- Pitcher
- Born: February 18, 1871 Anderson, Indiana, U.S.
- Died: February 6, 1946 (aged 74) Muncie, Indiana, U.S.
- Batted: RightThrew: Right

MLB debut
- May 26, 1899, for the Cleveland Spiders

Last MLB appearance
- September 26, 1899, for the Cleveland Spiders

MLB statistics
- Win–loss record: 4–22
- Earned run average: 5.78
- Strikeouts: 43
- Stats at Baseball Reference

Teams
- Cleveland Spiders (1899);

= Charlie Knepper =

American baseball player (1871–1946)

Charles Knepper (February 18, 1871 – February 6, 1946) was an American professional baseball player who played as a pitcher in Major League Baseball. He threw and batted right-handed.

Knepper spent just one season in the majors, pitching for the Cleveland Spiders, a notoriously futile team that set a major league record by losing 134 games. Knepper was one of that team's primary starting pitchers, and he tied Jim Hughey for the team lead with four wins.

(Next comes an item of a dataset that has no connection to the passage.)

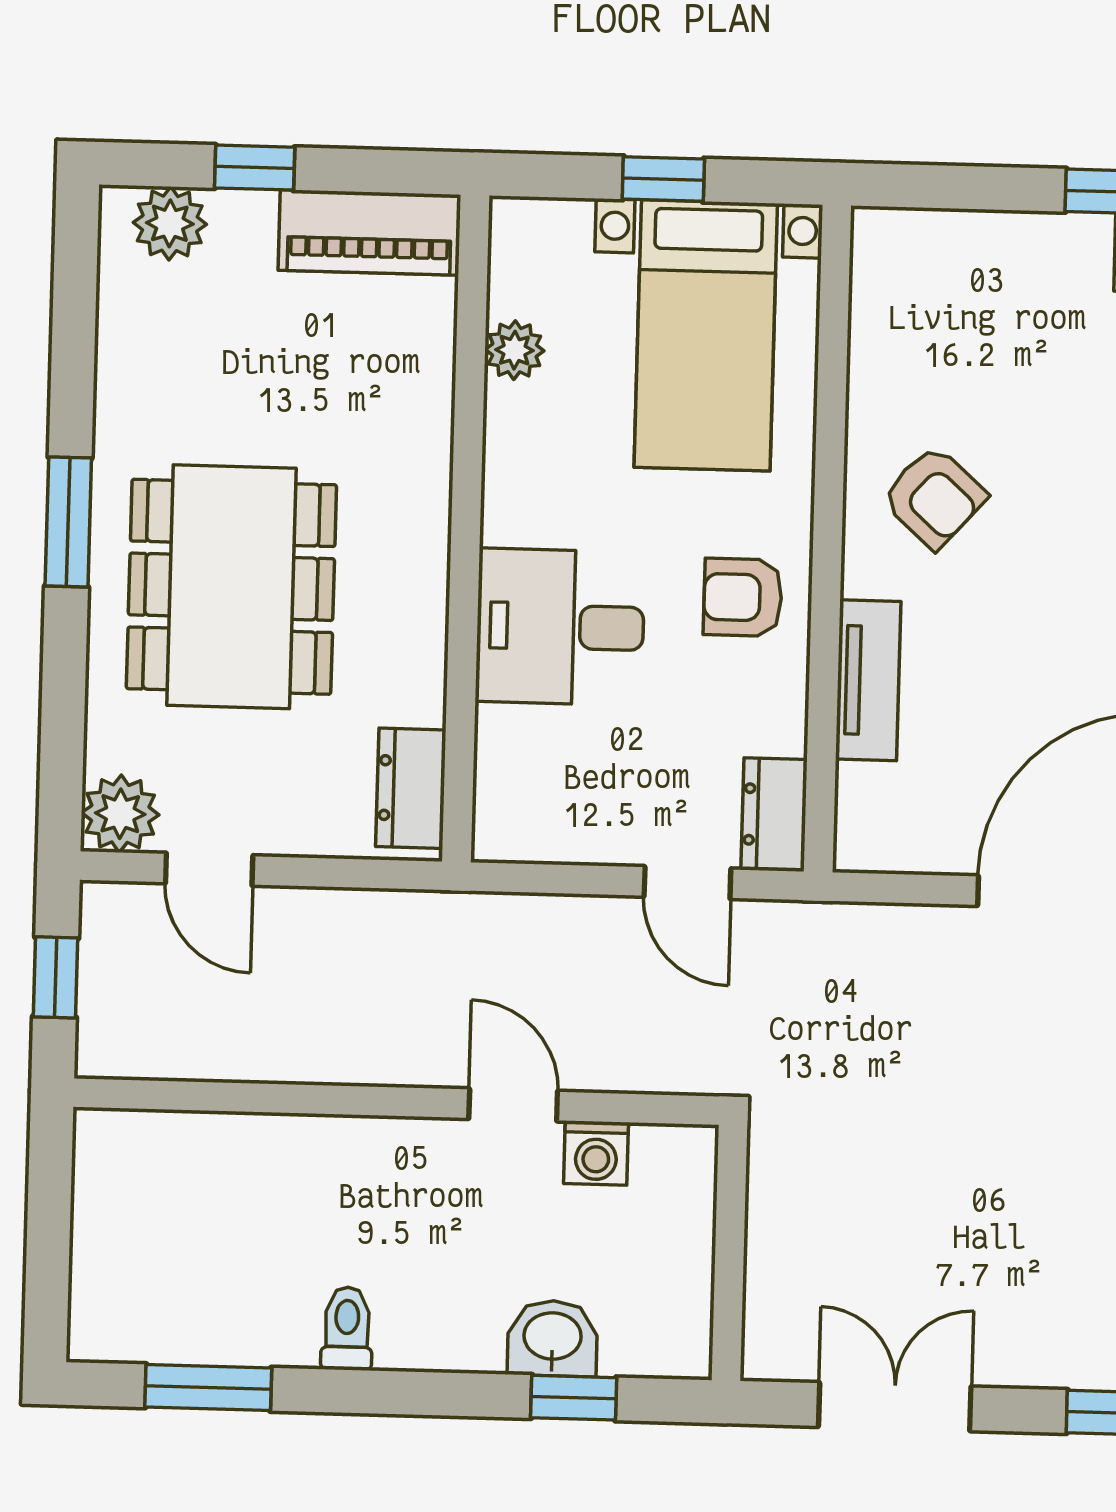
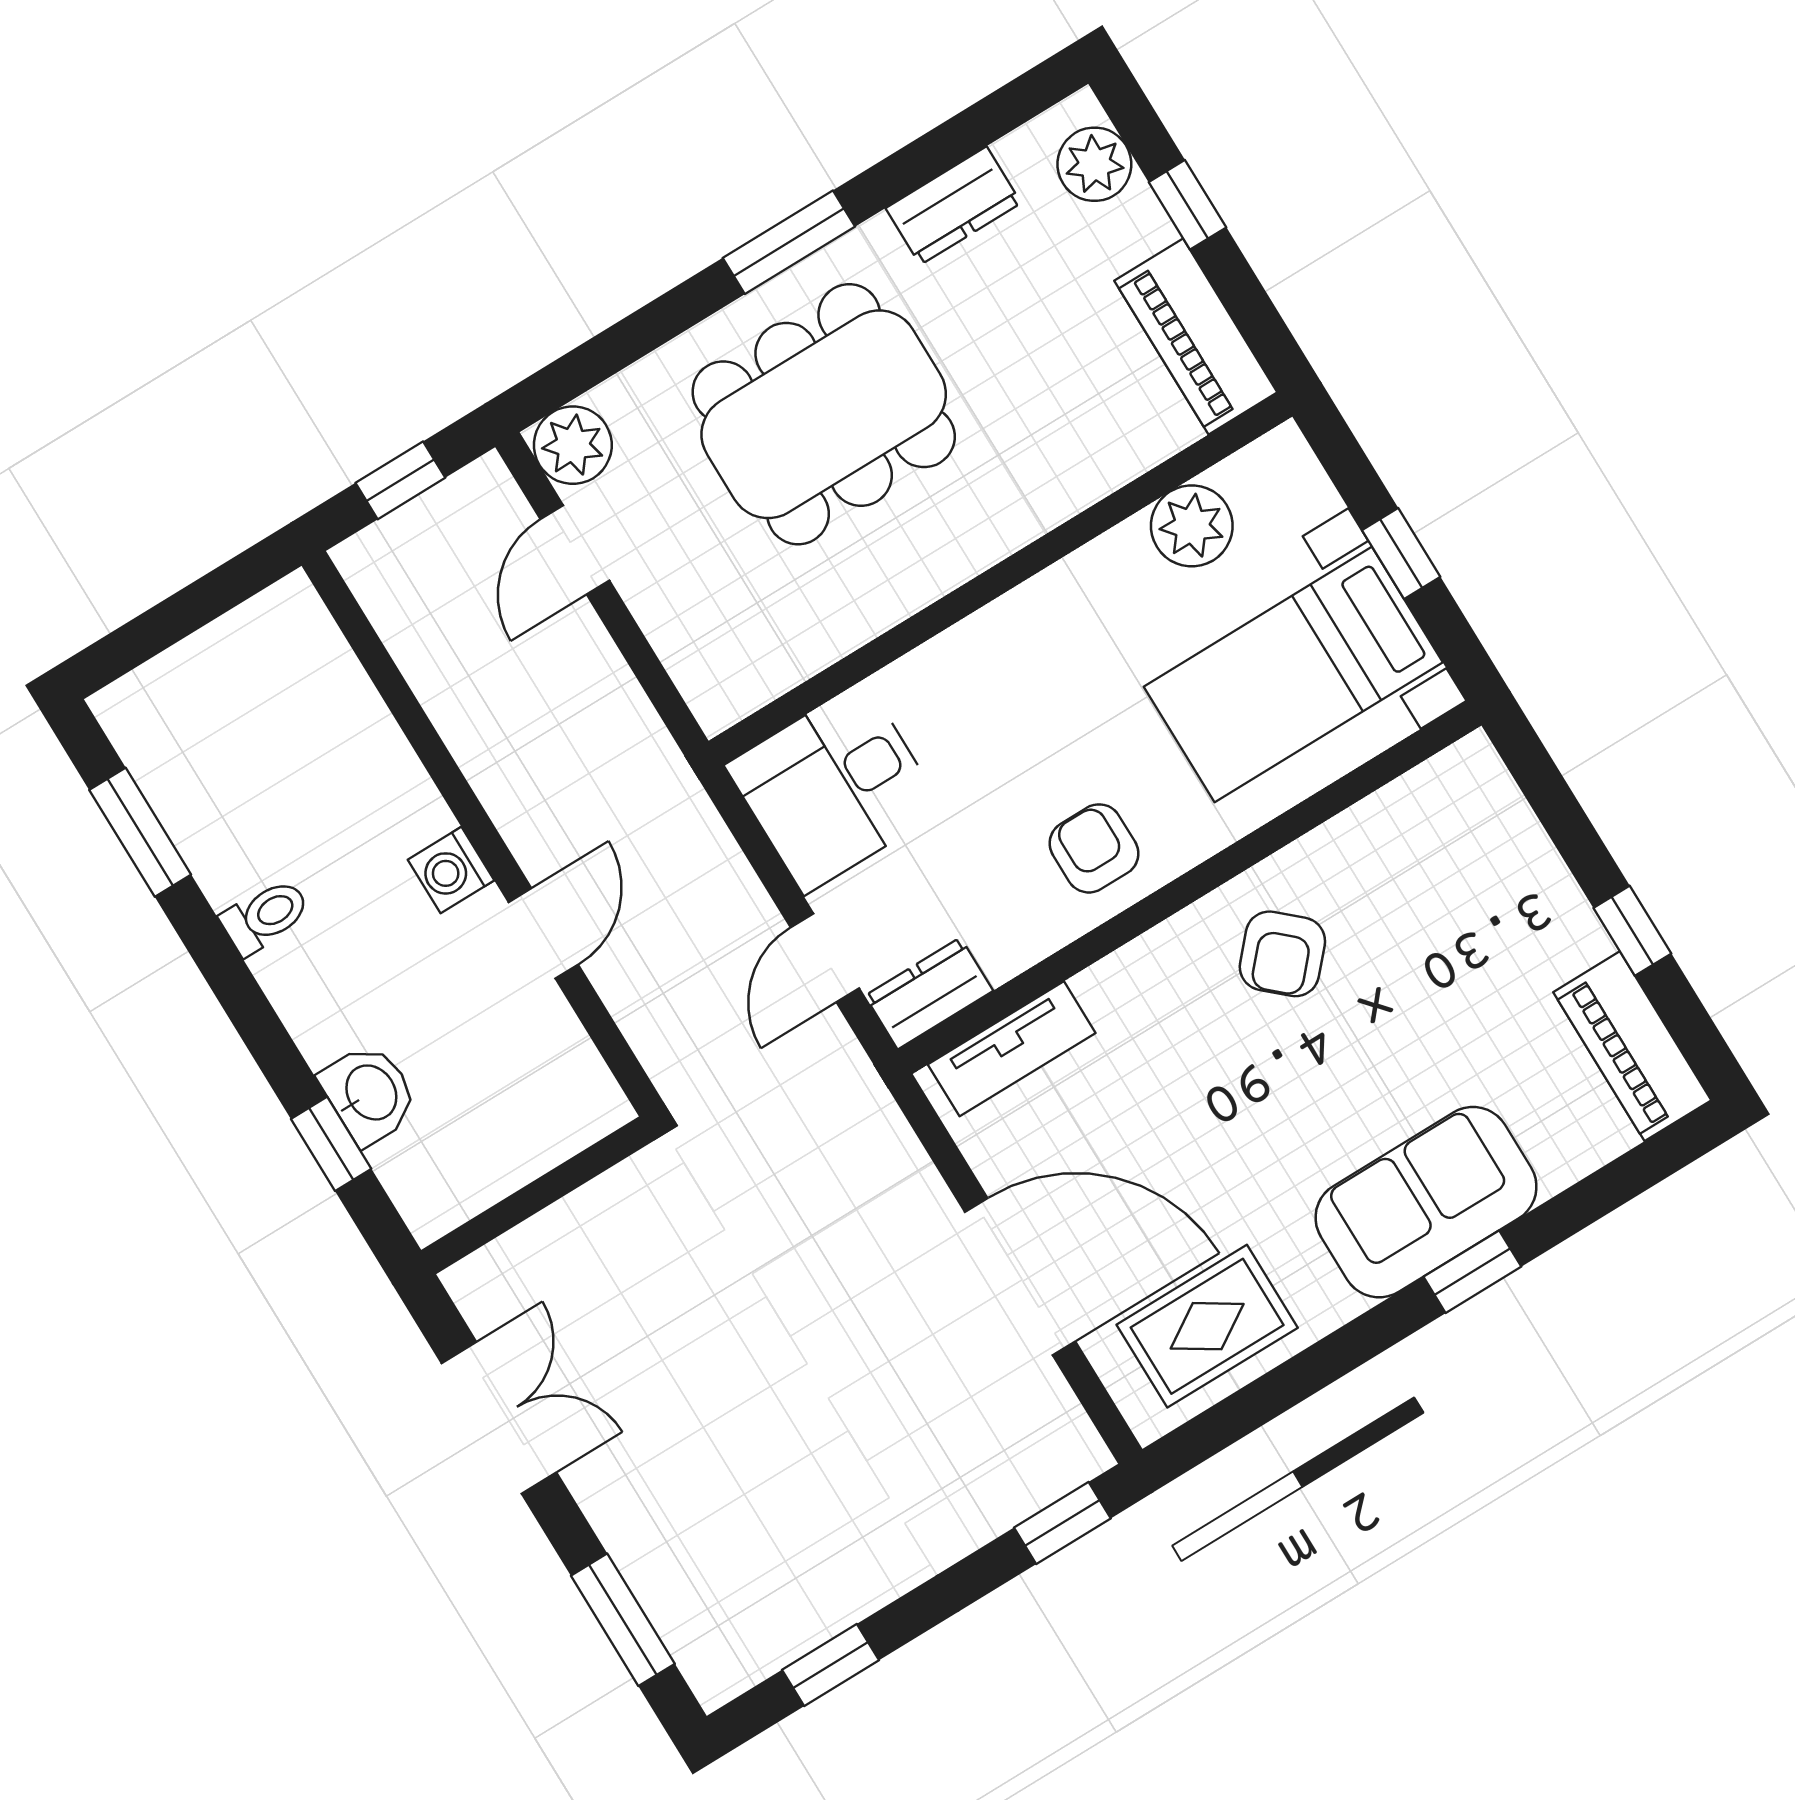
plant: (514, 350) -> (1192, 526), width x1.38, depth x1.38
desk: (560, 627) -> (834, 787), moved, turned -90
tv unit: (868, 680) -> (1012, 1049), moved
dresser: (411, 788) -> (953, 206), moved, turned 180
washing machine: (596, 1153) -> (451, 870), moved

He also ranked among the National League's leaders in several undesirable pitching categories, including home runs allowed (second, with 11), losses (fourth, with 22), earned runs allowed (seventh, with 141), and wild pitches (tenth, with eight).

Knepper was notoriously slow afoot. During a game on June 24, 1899, he hit a double, and the next day The Plain Dealer's game recap stated that "a hay wagon drawn by lame horses could have reached third, but Knepper is no hay wagon and had no lame horses to assist him".